Por primera vez en dos siglos y medio, la opción de preferir un gobierno sin periódicos y obrar en consecuencia se ha convertido en algo tangible para quienes ejercen el poder en una democracia. No es ocasión para entrar en detalles pero quienes incurren en la fantasía de que, al neutralizar a la prensa incómoda controlarán mejor a la opinión pública, lo que en el fondo anhelan es poder encarnar un gobierno tecnocrático en el que los gobernados no sean ciudadanos sino sumisos refrendadores de sus designios. Y es que un Gobierno sin periódicos, ya lo dije hace meses, sólo puede desembocar en un Gobierno sin país.

Cuando aquel terrible domingo de mayo de hace 13 años, tras un vuelo preñado de angustia, llegué en compañía del entonces vicepresidente político del Gobierno de Aznar al domicilio del valiente escritor cuya memoria da nombre al premio que hoy entregamos a Vargas Llosa, era muy obvio que a José Luis López de La Calle no le habían asesinado por haber sido comunista o sindicalista, que lo había sido, ni tampoco por sentirse español, como de hecho se sentía, sino por ejercer su derecho a disentir y criticar a los bárbaros que pretendían y pretenden uniformar a los vascos. Lo que allí compartimos algunos fue una de esas experiencias que parecerían imposibles de olvidar.

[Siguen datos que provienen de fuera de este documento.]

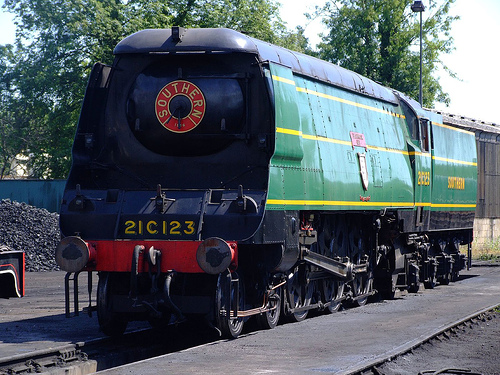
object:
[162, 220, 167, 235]
numbers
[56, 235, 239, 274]
bumper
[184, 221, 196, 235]
letters numbers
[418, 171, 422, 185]
letters numbers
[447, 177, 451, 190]
letters numbers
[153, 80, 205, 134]
circle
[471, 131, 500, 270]
wall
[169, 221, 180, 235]
train number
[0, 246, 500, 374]
ground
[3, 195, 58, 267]
rocks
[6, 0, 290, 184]
trees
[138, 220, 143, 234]
number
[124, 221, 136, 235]
number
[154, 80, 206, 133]
circle logo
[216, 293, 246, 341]
wheel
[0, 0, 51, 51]
blue sky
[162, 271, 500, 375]
sidewalk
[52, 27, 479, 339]
train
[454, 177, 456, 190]
word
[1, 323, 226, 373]
railroad track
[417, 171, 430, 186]
writing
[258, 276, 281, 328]
wheel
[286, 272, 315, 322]
wheel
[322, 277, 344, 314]
wheel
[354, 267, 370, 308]
wheel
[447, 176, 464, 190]
branding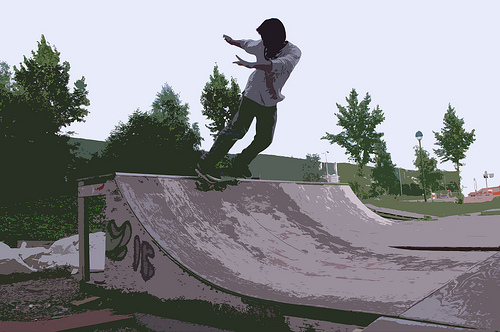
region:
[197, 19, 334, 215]
the man is skateboarding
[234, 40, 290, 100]
the shirt is white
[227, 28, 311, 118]
the shirt is white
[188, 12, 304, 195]
boy on skate ramp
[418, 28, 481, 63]
white clouds in blue sky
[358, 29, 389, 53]
white clouds in blue sky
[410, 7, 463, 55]
white clouds in blue sky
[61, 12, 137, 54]
white clouds in blue sky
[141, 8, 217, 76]
white clouds in blue sky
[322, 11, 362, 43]
white clouds in blue sky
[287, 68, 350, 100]
white clouds in blue sky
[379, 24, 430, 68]
white clouds in blue sky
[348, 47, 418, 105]
white clouds in blue sky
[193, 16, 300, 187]
a man on a skateboard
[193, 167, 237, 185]
a guy's skateboard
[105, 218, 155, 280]
graffiti on a skateboard ramp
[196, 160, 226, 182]
a skater's right shoe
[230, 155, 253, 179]
a skater's left shoe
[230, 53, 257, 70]
a skater's left hand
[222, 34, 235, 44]
a skater's right hand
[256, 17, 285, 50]
a skater's face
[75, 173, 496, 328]
a wood skateboard ramp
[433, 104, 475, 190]
a tall green tree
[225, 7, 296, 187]
man doing trick on ramp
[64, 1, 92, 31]
white clouds in blue sky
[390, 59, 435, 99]
white clouds in blue sky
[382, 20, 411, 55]
white clouds in blue sky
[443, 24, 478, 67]
white clouds in blue sky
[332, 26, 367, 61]
white clouds in blue sky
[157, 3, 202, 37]
white clouds in blue sky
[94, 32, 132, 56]
white clouds in blue sky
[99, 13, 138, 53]
white clouds in blue sky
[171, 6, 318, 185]
young man doing trick on ramp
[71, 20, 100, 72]
white clouds in blue sky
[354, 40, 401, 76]
white clouds in blue sky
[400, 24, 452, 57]
white clouds in blue sky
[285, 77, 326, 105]
white clouds in blue sky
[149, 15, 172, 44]
white clouds in blue sky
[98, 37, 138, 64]
white clouds in blue sky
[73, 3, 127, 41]
white clouds in blue sky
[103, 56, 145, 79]
white clouds in blue sky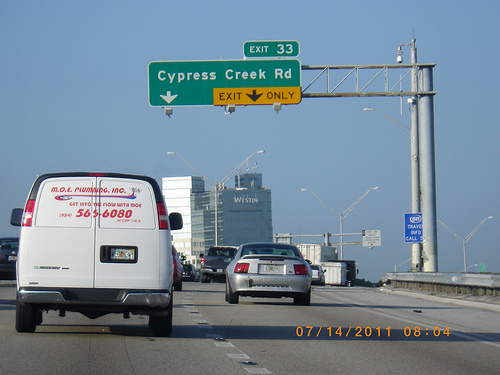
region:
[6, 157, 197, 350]
van driving on street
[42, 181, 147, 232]
sign on a van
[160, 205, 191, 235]
mirror on a van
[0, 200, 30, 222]
mirror on a van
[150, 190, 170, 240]
tail light on a van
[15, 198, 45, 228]
tail light on a van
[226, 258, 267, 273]
tail light on a car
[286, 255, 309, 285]
tail light on a car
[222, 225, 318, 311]
car driving on street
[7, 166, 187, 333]
back end of white van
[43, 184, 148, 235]
red lettering on white van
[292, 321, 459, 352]
time and date stamp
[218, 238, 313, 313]
back end of silver mustang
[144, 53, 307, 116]
green rectangular street sign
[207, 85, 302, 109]
yellow rectangular street sign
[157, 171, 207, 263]
white high rise building in distance on left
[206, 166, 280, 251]
distant high rise building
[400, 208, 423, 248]
blue traffic information sign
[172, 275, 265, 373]
white line lane divider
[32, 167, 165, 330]
white truck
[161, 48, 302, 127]
highway sign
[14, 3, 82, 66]
white clouds in blue sky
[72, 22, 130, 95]
white clouds in blue sky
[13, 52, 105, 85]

Sin tener que llegar a tales extremos, ese derecho a disentir y denunciar es el más preciado tesoro de una sociedad abierta. Por eso un gobernante se engrandece, en sentido volteriano, cuanto más respeto personal e institucional otorga a quien le fustiga o le incomoda. Por eso se empequeñece y mengua, como un mal traje impropio de su rango, cuando emplea ese poder institucional para realzar a los dóciles y desmerecer a los réprobos. A todos nos gusta sentirnos acompañados y no saben lo que les agradezco su presencia aquí esta noche pero un medio de comunicación se debe al derecho a la información de sus lectores, tanto cuando les da satisfacciones como cuando se ve en la tesitura de darles disgustos. Eso ha sido siempre así pero se vuelve ineludible una vez que el público ha subido al escenario de la información a través de las redes sociales y no está dispuesto a volver pasivo a sus butacas. Nunca como ahora han existido tantos y tan buenos instrumentos para permitir distinguir a quien busca la verdad de quien trata de taparla.

Por eso, al premiar a Jennifer Preston por su extraordinaria labor, integrando las aportaciones de la redacción de The New York Times y de sus lectores más activos en la cobertura de grandes acontecimientos, a través de un blog tan innovador como The Lede; por eso al premiar a Anthony De Rosa por su brillante tarea al desarrollar, como líder editorial de Circa, un nuevo género y un nuevo lenguaje informativo idóneo para los teléfonos móviles y de validez universal, estamos lanzando un mensaje de confianza en el público. Son los ciudadanos, no los poderes constituidos, o menos aun los poderes fácticos, quienes deben configurar el pluralismo periodístico.

EL MUNDO acaba de dar rotundos pasos al encuentro de los nuevos hábitos de ese público, en el convencimiento de que los problemas que nos ha creado la tecnología también nos los resolverá la tecnología y que a estos años oscuros en los que prima la sumisión, cuando no la cobardía, sucederá una nueva edad de oro para la libertad de prensa. Porque cuánto mayores sean las dificultades más se dará cuenta nuestra sociedad de que, por citar por última vez a Vargas Llosa, «sin el periodismo seríamos infinitamente más vulnerables y estaríamos más indefensos ante la adversidad». Y eso se refiere tanto a los impredecibles golpes del destino como a la capacidad de autolesionarnos con las erróneas reglas de nuestro juego político. Frente a unos y otros males, queda la prensa: la mejor «piedra de toque».